Wednesday, February 03, 2010

Seven Ages of Self-Serving Bullshit

The BBC receives wraps for the quality of its programs, many of them very worthy and authoritative. Here comes a kick in the arse.

Australian TV is currently screening a BBC production, “The Seven Ages of Rock”, chronicling the history of rock and roll over the past 50 years. Chief researcher and a frequent on-screen commentator is British writer Charles Shaar-Murray, who does know a thing about the subject, and it’s fleshed out with a generous number of interviews with principals. Unlike a recent documentary exploding so-called myths around the Rolling Stones that aired here recently, it features actual music from the bands it mentions. It’s also infuriatingly shallow and obsessed with the British take on things.

Yes, the Brits took rock and roll from the Americans and sent it back to them for a good part of the ‘60s and ‘70s, but if they’ve foisted this sack of shit onto the same market they deserve to be nuked. Any claim to balance are contextual correctness is laughable. The first episode covered the birth of rock and roll, and while I’m no mop top fan it was implausible that the Beatles wouldn’t rate a mention in connection with the British Invasion.

Did African Americans have anything to do with rock and roll’s origins via the blues? Evidently not. Inexplicably, it was also like Elvis Presley had never existed. Am I missing something?

NY punk is solely under-represented in any British exploration of punk’s beginnings on both sides of the Atlantic and while I carry no torch for the un-killable dinosaur that is Heavy Metal, how in Jimmy Page’s name can you plough through an entire episode devoted to that genre without the name Led Zeppelin cropping up? Effusive talking head Shaar-Murray went to ground for that program - and who could blame him?

From the cursory choice of opening theme music (The Damned's "New Rose" gets a look-in - the band does not) to the smug and self-satisfied summation at the end of each episode, The Seven Ages is a crock.

3 comments:

Earl said...

Agreed. I rarely watch such shows, tho I made a point of watching the punk episode.
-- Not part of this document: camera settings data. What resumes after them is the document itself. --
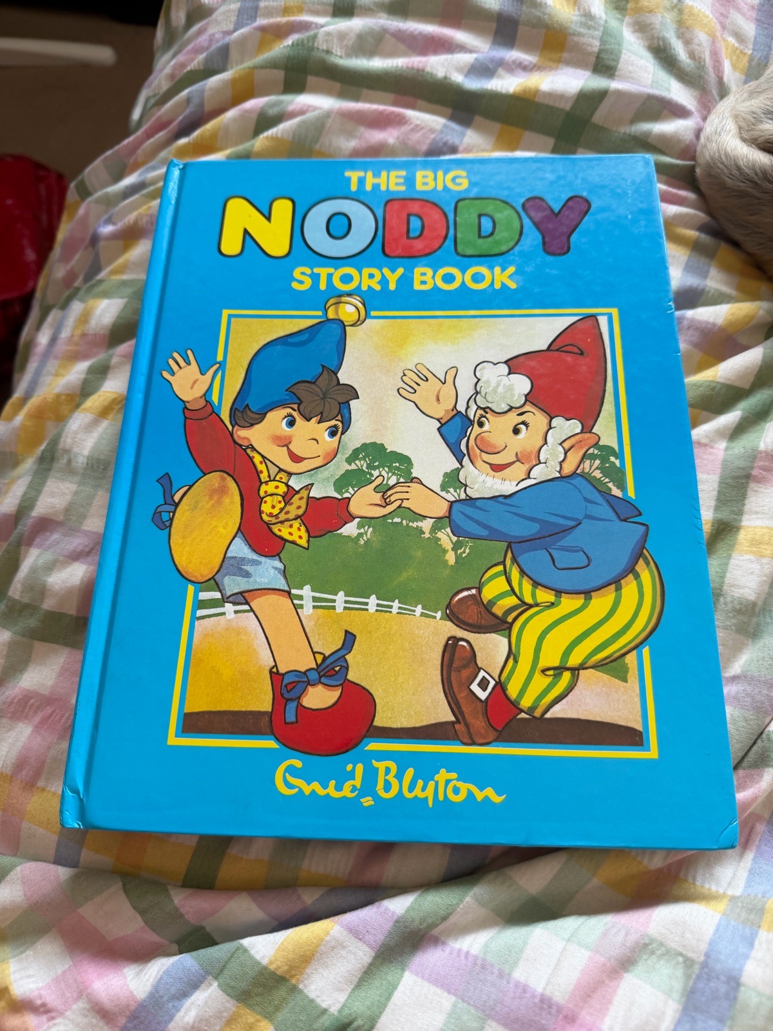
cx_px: 386
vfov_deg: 71.6
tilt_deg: -68.2
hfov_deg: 56.8
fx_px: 715
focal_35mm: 24
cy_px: 516
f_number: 1.78
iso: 125
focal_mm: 6.76
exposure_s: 1/121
A bizarre lack of context and it annoys me that we cut to CSM or Jon Savage in the midst of a clip - Sex Pistols on Granada TV, f'rinstance, never seen that before, why can't we see the whole clip and get a voiceover or cornerbox?

smauge said...

I watched the punk episode too. I'm still waiting for the Saints to get mentioned...

Anonymous said...

I don't know anyone who didn't watch and I don't know anyone who wasn't frothing at the mouth with rage at the omissions.